The incidence of adverse events in CCP plasmapheresis procedures was significantly lower compared with that in routine apheresis donations in our centre [16]. Apheresis procedures require especial skills for the execution, as well as a constant supervision; otherwise, may lead to complications or adverse donor reactions. In the present study, all the procedures were supervised by senior skilled medical professionals, which may be the reason of the significantly low incidence of adverse events in both the groups, with both the machines. We could not compare our results with others, because presently there is minimal evidence in the literature related to the deferral rate and adverse events in CCP donation in.

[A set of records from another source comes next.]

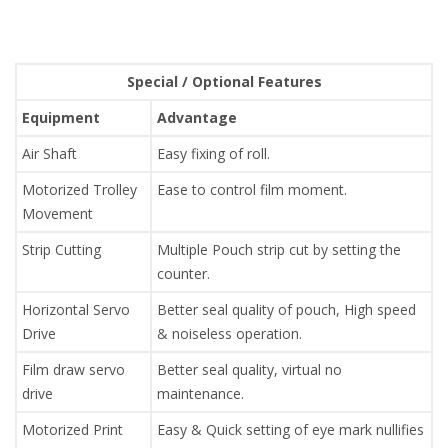
Special / Optional Features
Equipment
Advantage
Air Shaft
Easy fixing of roll.
Motorized Trolley
Ease to control film moment.
Movement
Strip Cutting
Multiple Pouch strip cut by setting the
counter.
Horizontal Servo
Better seal quality of pouch, High speed
Drive
& noiseless operation.
Film draw servo
Better seal quality, virtual no
drive
maintenance.
Motorized Print
Easy & Quick setting of eye mark nullifies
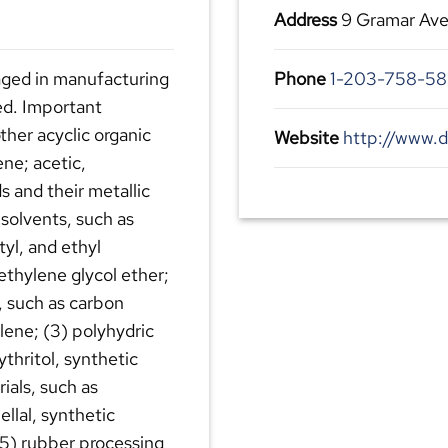
Address
9 Gramar Ave
aged in manufacturing
Phone
1-203-758-58
ied. Important
other acyclic organic
Website
http://www.
ne; acetic,
ds and their metallic
 solvents, such as
tyl, and ethyl
iethylene glycol ether;
, such as carbon
lene; (3) polyhydric
ythritol, synthetic
ials, such as
ellal, synthetic
 (5) rubber processing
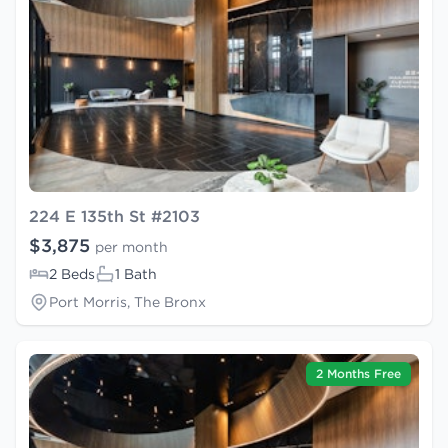
224 E 135th St #2103
$3,875
per month
2 Beds
1 Bath
Port Morris, The Bronx
2 Months Free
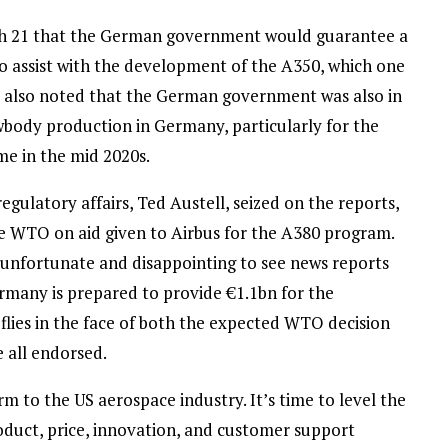
h 21 that the German government would guarantee a
o assist with the development of the A350, which one
rt also noted that the German government was also in
wbody production in Germany, particularly for the
me in the mid 2020s.
regulatory affairs, Ted Austell, seized on the reports,
e WTO on aid given to Airbus for the A380 program.
s unfortunate and disappointing to see news reports
ermany is prepared to provide €1.1bn for the
lies in the face of both the expected WTO decision
 all endorsed.
m to the US aerospace industry. It’s time to level the
oduct, price, innovation, and customer support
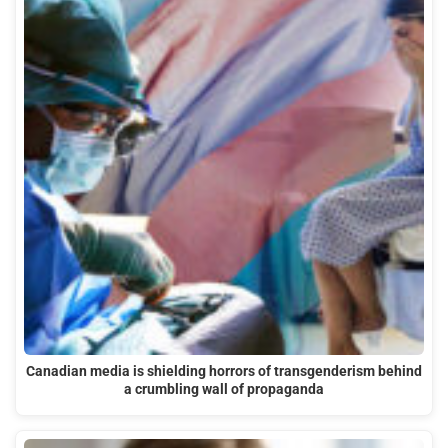
Canadian media is shielding horrors of transgenderism behind
a crumbling wall of propaganda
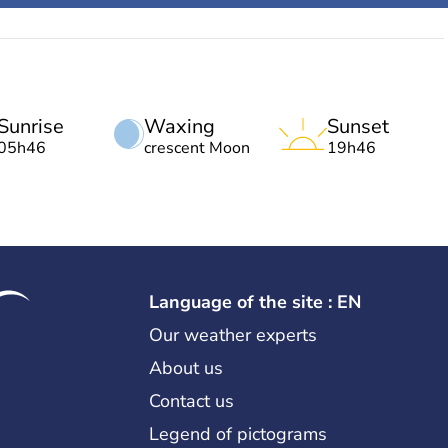
Sunrise
Waxing
Sunset
05h46
crescent Moon
19h46
Language of the site : EN
Our weather experts
About us
Contact us
Legend of pictograms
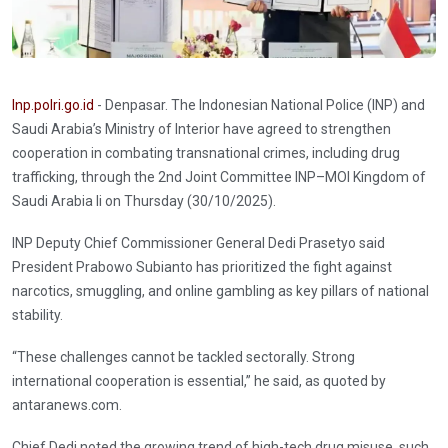
Inp.polri.go.id
- Denpasar. The Indonesian National Police (INP) and
Saudi Arabia’s Ministry of Interior have agreed to strengthen
cooperation in combating transnational crimes, including drug
trafficking, through the 2nd Joint Committee INP–MOI Kingdom of
Saudi Arabia li on Thursday (30/10/2025).
INP Deputy Chief Commissioner General Dedi Prasetyo said
President Prabowo Subianto has prioritized the fight against
narcotics, smuggling, and online gambling as key pillars of national
stability.
“These challenges cannot be tackled sectorally. Strong
international cooperation is essential,” he said, as quoted by
antaranews.com.
Chief Dedi noted the growing trend of high-tech drug misuse, such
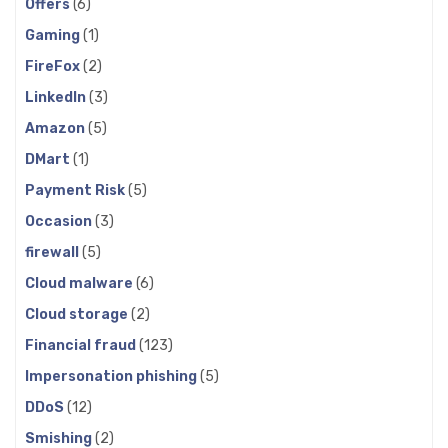
Offers
(6)
Gaming
(1)
FireFox
(2)
LinkedIn
(3)
Amazon
(5)
DMart
(1)
Payment Risk
(5)
Occasion
(3)
firewall
(5)
Cloud malware
(6)
Cloud storage
(2)
Financial fraud
(123)
Impersonation phishing
(5)
DDoS
(12)
Smishing
(2)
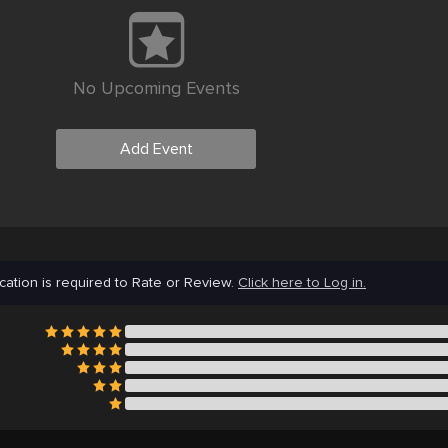
No Upcoming Events
Add Event
cation is required to Rate or Review.
Click here to Log in.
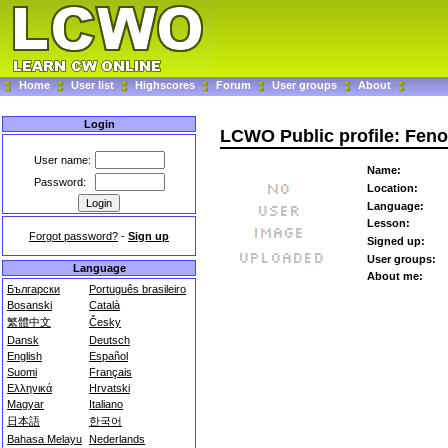
Home
User list
Highscores
Forum
User groups
About
Login
LCWO Public profile: Fen
User name:
Name:
Password:
Location:
Language:
Lesson:
Forgot password?
-
Sign up
Signed up:
User groups:
Language
About me:
Български
Português brasileiro
Bosanski
Català
繁體中文
Česky
Dansk
Deutsch
English
Español
Suomi
Français
Ελληνικά
Hrvatski
Magyar
Italiano
日本語
한국어
Bahasa Melayu
Nederlands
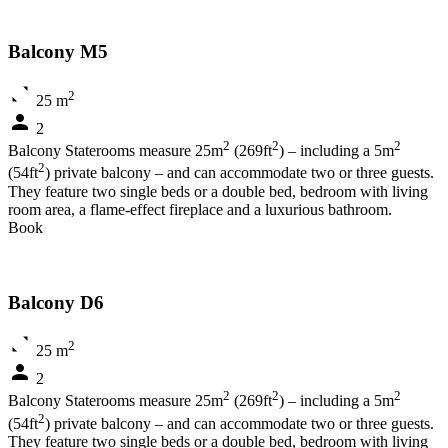
Balcony M5
2
25 m
2
2
2
2
Balcony Staterooms measure 25m
(269ft
) – including a 5m
2
(54ft
) private balcony – and can accommodate two or three guests.
They feature two single beds or a double bed, bedroom with living
room area, a flame-effect fireplace and a luxurious bathroom.
Book
Balcony D6
2
25 m
2
2
2
2
Balcony Staterooms measure 25m
(269ft
) – including a 5m
2
(54ft
) private balcony – and can accommodate two or three guests.
They feature two single beds or a double bed, bedroom with living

Blood donor comfort and compliance are essential to motivate, recruit and retain donors in any kind of voluntary programme [19, 20]. In the present study, we confirmed that the donor care comfort could be fully achieved, and the donor consent form was appropriate. However, factors like fear of re‐infection, work pressure, discouragement by peers or family played a major role as factors to de‐motivate donors in group II. This further confirmed the importance of implementing a well‐organized targeted intervention strategy to achieve successful CCP donor recruitment, under the situation of a pandemic. It may also serve as the basis when implementing strategies for plasma donor recruitment in the future, when other challenging pandemics may occur.

A short study period and the low sample size were the limitations of the present study.

Conclusion

The implementation of CCP—programme needs adequate resources to make it viable. Countries with limited resources need to plan a cost‐effective strategy to mobilize and appropriately use them. The present study has shown the effective plasma donor recruitment by medical doctors at the post–COVID‐19 clinic.

Sources of research support

Logistics and transportation of clinical trial in group I was funded by The Council of Scientific and Industrial Research (CSIR) and logistics of Group II was funded by Department of Health and Family Welfare, Government of West Bengal.

Conflict of interests

The authors declare no conflict of interests.